Downtime for even minutes could cause irreparable damage to revenue and productivity. 

Change your thinking

In order to protect systems and applications, organisations must change their approach from backup to continuous data protection. They must move from recovery time and point objectives (RTOs/RPOs) to never needing to recover.

It’s important to understand the concept of availability, which is often inappropriately used to describe technology that doesn’t deliver on this promise. So, what does true application and system availability mean?

Perhaps it’s easier to start by explaining what it is not.

For example, the phrase – continuous availability for the modern enterprise – may not be what the company thinks it has bought into.

It’s important to understand the concept of availability, which is often inappropriately used to describe technology that doesn’t deliver on this promise.

Most solutions say they can support the modern IT environment with always-on availability or continuous uptime, but the reality is they’re often snapshot-based backups that aren’t intended to provide continuous availability. 

Whilst this type of technology may be great for many systems and applications, the company is still forced to deal with RTOs and RPOs and is still in a situation of backup and recovery – not prevention.

For critical operations that cannot be disrupted, look for a solution with a journal-based process that replicates data in real-time at the file system level of files/folders, applications, and full physical or virtual systems. Combined with heartbeat-powered automatic failover, the organisation will never need to worry about recovery time or data loss again.

Keep downtime to a minimum

Companies should know this may not apply to all environments or support application-level replication. If proprietary systems or critical applications are running on physical servers, the company will need an alternative to ensure availability during a disruption. Moreover, it may require a duplicate production environment which can increase costs immensely.

Some “high-availability” solutions require manual failover, increasing time from detection to mitigation. This means it’s not high-availability – it’s just replication with a short RPO. Moreover, some only support virtual environments with VM-level replication, so the organisation is left on its own to handle application and/or system-level replication for other environments.

This not only leaves the business exposed, but often adds complexity and significantly more cost.

It would do better to search for an agnostic solution that can protect applications as well as physical and virtual servers, and which offers high-availability, locally or in remote locations – including the cloud.

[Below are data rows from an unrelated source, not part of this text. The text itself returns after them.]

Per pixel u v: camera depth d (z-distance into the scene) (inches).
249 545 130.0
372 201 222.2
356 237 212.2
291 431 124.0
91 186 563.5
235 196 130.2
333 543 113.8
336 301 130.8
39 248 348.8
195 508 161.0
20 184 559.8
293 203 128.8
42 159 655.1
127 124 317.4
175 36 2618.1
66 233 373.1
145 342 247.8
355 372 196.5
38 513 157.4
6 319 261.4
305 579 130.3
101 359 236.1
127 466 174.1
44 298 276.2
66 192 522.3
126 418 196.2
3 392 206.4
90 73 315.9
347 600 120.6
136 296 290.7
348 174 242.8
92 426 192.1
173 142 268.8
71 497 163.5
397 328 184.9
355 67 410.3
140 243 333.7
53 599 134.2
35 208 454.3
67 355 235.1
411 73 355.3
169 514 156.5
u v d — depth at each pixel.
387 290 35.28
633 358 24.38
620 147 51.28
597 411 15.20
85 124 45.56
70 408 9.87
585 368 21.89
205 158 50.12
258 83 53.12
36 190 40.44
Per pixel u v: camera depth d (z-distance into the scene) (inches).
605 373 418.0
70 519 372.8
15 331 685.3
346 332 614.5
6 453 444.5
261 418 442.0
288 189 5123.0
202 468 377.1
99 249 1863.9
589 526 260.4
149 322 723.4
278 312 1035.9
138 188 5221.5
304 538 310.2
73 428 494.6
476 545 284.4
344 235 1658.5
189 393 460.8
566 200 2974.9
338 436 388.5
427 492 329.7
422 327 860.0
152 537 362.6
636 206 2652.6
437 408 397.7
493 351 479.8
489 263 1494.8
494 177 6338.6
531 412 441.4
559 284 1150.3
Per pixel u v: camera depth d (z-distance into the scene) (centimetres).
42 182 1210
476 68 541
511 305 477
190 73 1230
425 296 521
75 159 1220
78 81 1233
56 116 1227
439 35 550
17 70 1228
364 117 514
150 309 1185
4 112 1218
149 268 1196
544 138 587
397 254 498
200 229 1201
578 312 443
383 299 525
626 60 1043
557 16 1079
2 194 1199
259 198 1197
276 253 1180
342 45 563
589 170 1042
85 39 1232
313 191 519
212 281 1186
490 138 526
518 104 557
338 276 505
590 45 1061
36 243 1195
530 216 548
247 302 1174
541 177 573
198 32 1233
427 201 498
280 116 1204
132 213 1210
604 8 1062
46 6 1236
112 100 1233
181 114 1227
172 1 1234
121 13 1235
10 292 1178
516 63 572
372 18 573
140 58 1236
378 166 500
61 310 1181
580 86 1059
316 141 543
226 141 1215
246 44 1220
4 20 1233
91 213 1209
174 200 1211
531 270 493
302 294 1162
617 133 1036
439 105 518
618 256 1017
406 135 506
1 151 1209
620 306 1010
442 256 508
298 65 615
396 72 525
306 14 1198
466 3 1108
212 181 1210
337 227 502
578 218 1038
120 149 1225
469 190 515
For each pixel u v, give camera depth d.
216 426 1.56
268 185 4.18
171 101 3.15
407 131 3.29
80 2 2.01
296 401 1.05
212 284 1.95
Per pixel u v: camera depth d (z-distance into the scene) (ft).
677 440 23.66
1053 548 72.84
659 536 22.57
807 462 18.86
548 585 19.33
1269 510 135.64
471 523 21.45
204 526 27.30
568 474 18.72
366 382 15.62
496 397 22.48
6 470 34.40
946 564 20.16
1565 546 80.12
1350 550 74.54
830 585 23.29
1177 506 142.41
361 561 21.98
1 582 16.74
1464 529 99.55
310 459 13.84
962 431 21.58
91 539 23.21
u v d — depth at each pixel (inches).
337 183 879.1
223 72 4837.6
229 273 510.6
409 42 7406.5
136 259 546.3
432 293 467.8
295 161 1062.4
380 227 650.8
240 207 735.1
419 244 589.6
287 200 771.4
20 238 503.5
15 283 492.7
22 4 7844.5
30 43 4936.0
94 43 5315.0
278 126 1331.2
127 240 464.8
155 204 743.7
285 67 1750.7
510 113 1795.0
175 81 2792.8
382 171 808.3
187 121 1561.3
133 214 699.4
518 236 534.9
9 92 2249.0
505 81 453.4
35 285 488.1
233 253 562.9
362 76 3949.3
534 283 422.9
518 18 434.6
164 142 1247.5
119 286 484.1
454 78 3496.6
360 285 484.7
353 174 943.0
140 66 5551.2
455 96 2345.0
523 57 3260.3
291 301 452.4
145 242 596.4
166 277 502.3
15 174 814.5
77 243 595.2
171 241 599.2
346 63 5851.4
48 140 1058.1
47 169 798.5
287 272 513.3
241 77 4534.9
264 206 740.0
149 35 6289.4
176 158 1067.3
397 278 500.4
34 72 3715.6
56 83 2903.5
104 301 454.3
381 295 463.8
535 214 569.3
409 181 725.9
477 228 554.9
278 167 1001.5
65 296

Asynchronous replication technology is needed to guarantee businesses remain fully operational during an outage. This needs to be combined with heartbeat-triggered automatic failover for continuous data protection of applications and systems on-premises, remote and in the cloud.

Beware of native replication tools

These tools are focused on a specific application or environment. This sounds great but the enterprise can end up with a situation where it has 100 applications and is forced to use 100 different tools to manage them, and proprietary applications will not be covered.

There may also be restrictions if the environment is virtual or physical, not all the tools are user-friendly, and licence upgrades may break the budget.

If needing to test the environment, or temporarily move production because of a planned downtime, the process can be slow and painful, not to mention needing application experts to monitor the entire process of running multiple applications in the disaster recovery site.

Companies can eliminate the high cost and headaches with a completely agnostic solution that can work in dissimilar hardware with one-to-one, many-to-one, and one-to-many replications. Deploy and manage from a browser-based console with SLA reporting and real-time application and server monitoring to examine performance at a quick glance.

A survey conducted by Arcserve and MayHill Strategies in September 2018 noted 93% of IT decision-makers revealed they could tolerate minimal data loss from critical business applications, with 50% stating they have less than one hour to recover before it starts impacting revenue.  

But the consequences of unplanned downtime don’t just hit the IT department. In most cases, it’s far-reaching – jeopardising business reputation, loss of customers and compliance issues relative to compromised operations. Frustrated employees have a lower output and e-commerce comes to a halt.

It’s clear that modern organisations need to change their approach to ensure applications and data are available all the time.